Secretary of State Condoleezza Rice is behaving like a zealot. In her ever-more-rash pursuit of a Palestinian state, she is exhibiting the syndrome defined by the philosopher George Santana, as one who redoubles her efforts upon losing sight of the objective.
Let’s recall: The objective laid out by President Bush, when he decided in June 2002 to support the creation of a homeland for the Palestinian people, was to provide a stable, secure neighbor for Israel, committed to leaving peaceably with the Jewish State.
Mr. Bush explicitly preconditioned such support on: an end to Palestinian terror; a Palestinian leadership that was not tainted by ties to terrorism; and the elimination of the infrastructure in Palestinian areas that enables such behavior. After the 9/11 attacks, the United States was in the business of eliminating terrorist-sponsoring regimes, not creating them.

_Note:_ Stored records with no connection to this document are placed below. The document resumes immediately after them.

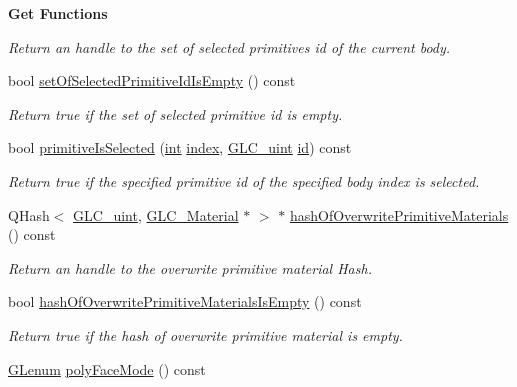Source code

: \begin{Indent}{\bf Get Functions}
\begin{DoxyCompactItemize}
\begin{DoxyCompactList}\small\item\em Return an handle to the set of selected primitives id of the current body. \end{DoxyCompactList}\item 
bool \hyperlink{class_g_l_c___render_properties_a86b3ac87a7d0383caa725b52cb5f3f9f}{set\-Of\-Selected\-Primitive\-Id\-Is\-Empty} () const 
\begin{DoxyCompactList}\small\item\em Return true if the set of selected primitive id is empty. \end{DoxyCompactList}\item 
bool \hyperlink{class_g_l_c___render_properties_a6788203fe3b1ca6b5450ae33baa1f19b}{primitive\-Is\-Selected} (\hyperlink{ioapi_8h_a787fa3cf048117ba7123753c1e74fcd6}{int} \hyperlink{glext_8h_ab47dd9958bcadea08866b42bf358e95e}{index}, \hyperlink{glc__global_8h_abf950976fabed69026558df8e2da6c6b}{G\-L\-C\-\_\-uint} \hyperlink{glext_8h_a58c2a664503e14ffb8f21012aabff3e9}{id}) const 
\begin{DoxyCompactList}\small\item\em Return true if the specified primitive id of the specified body index is selected. \end{DoxyCompactList}\item 
Q\-Hash$<$ \hyperlink{glc__global_8h_abf950976fabed69026558df8e2da6c6b}{G\-L\-C\-\_\-uint}, \hyperlink{class_g_l_c___material}{G\-L\-C\-\_\-\-Material} $\ast$ $>$ $\ast$ \hyperlink{class_g_l_c___render_properties_a594092e24ffb8e39700f2a6d46691531}{hash\-Of\-Overwrite\-Primitive\-Materials} () const 
\begin{DoxyCompactList}\small\item\em Return an handle to the overwrite primitive material Hash. \end{DoxyCompactList}\item 
bool \hyperlink{class_g_l_c___render_properties_ab78c2f97e2f89477fcf923beba133813}{hash\-Of\-Overwrite\-Primitive\-Materials\-Is\-Empty} () const 
\begin{DoxyCompactList}\small\item\em Return true if the hash of overwrite primitive material is empty. \end{DoxyCompactList}\item 
\hyperlink{glext_8h_a508b2dec21679e2e346cad3e0d1969bf}{G\-Lenum} \hyperlink{class_g_l_c___render_properties_ae65f4f25489852ec2571335614773dda}{poly\-Face\-Mode} () const 

\end{DoxyCompactItemize}
\end{Indent}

Now, however, it is crystal clear that the only outcome from Condi Rice’s idée fixe – namely that she will convene a Middle East peace conference at the U.S. Naval Academy for the purpose of extracting from Israel the territorial concessions needed rapidly to establish a Palestinian state – has nothing to do with the original Bush vision. Under present and foreseeable circumstances, the best that can be hoped for from such a meeting is failure. For success will result in a new safe-haven for terror that is a mortal threat not only for Israel, but for the United States, as well.
My only quibble with Gaffney's assessment is that he charitably ascribes her motivation to blindness caused by overwork. It has been long-standing US practice to mollify both of the constituencies on the Arab-Israeli conflict. The Arabs are to be given the land they seek in order to destroy Israel, while the Jews are offered palliative words. Not surprisingly, the technique of sweet-talking Israel to "give it up" was perfected by Bill Clinton.
Gaffney is only the latest to notice that the words do not match the reality.